# Audi Maintains DTM Lead



## [email protected] (Apr 9, 2004)

Ingolstadt/Nuremberg – In front of 140,000 spectators (throughout the weekend) Audi maintained its lead in the DTM standings in Nuremberg. Finishing the race in third place, Timo Scheider defended his overall lead and gave Audi another Norisring podium. With Mattias Ekström in fourth, and Tom Kristensen in seventh place, two other Audi drivers scored points. 
* Full Story *


----------



## Product (May 15, 2008)

*Re: Audi Maintains DTM Lead ([email protected])*

I really hope Audi can extend their lend.At norisring they lost substantial points,although is it just me or does someone new every year for Audi step up and become a contender for the title?


----------



## [email protected] (Apr 9, 2004)

*Re: Audi Maintains DTM Lead (Product)*

Ekstrom and Tomczyk are always consistently in the front of Audi's squad and Timo's been strong but yeah, Timo seems to be en fuego this year. I hope one of them can pull it out.
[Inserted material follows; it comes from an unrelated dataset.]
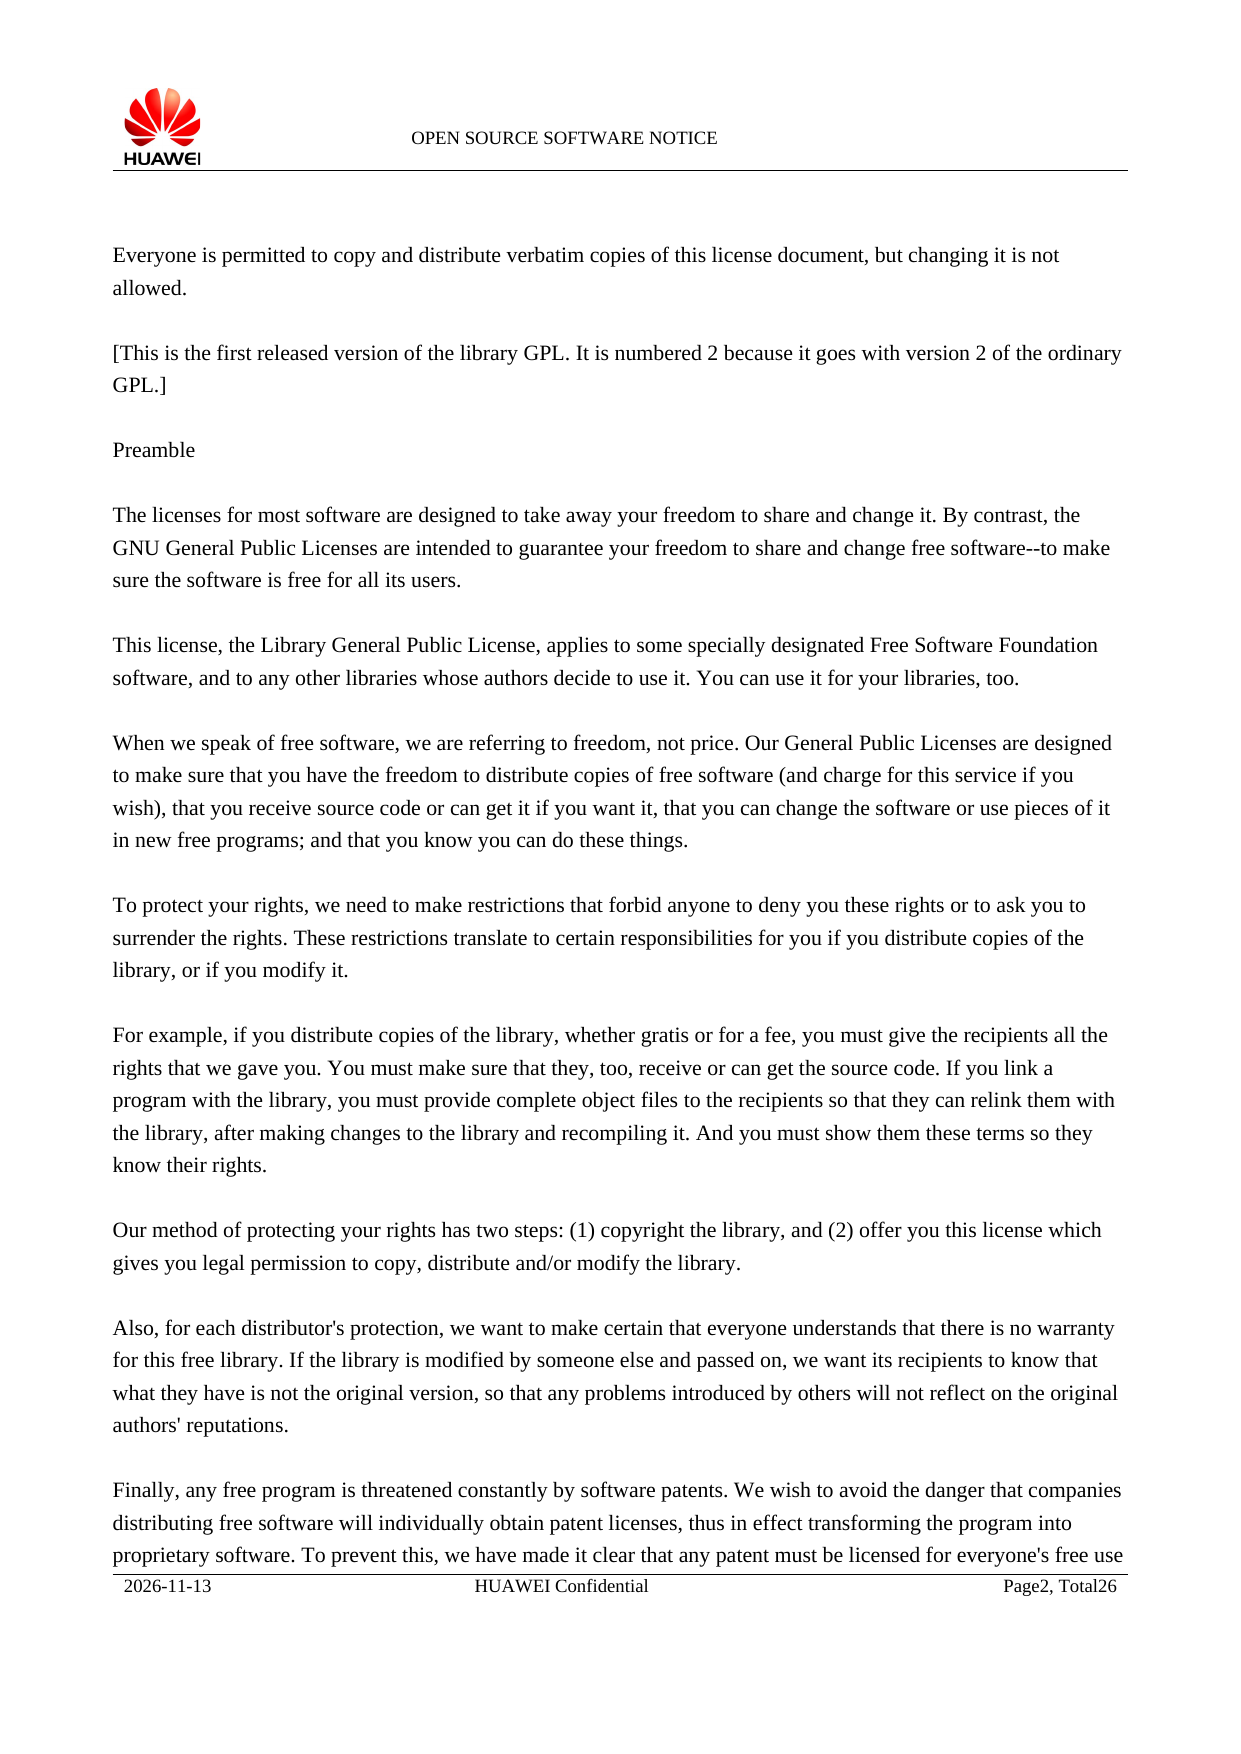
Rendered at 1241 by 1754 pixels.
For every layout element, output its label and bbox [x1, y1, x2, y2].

picture [124, 88, 201, 165]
It's interesting having new cars from Mercedes and Audi in it both at roughly the same time.


----------



## Product (May 15, 2008)

*Re: Audi Maintains DTM Lead ([email protected])*

Its great for the sport aswell as for the fans imo.I never see a blow out in DTM its always close just like (usually) with American Lemans.As much as i like F1 after 25 laps you know whos gonna win in F1 usually.Not as exciting for me.DTM=great races.


----------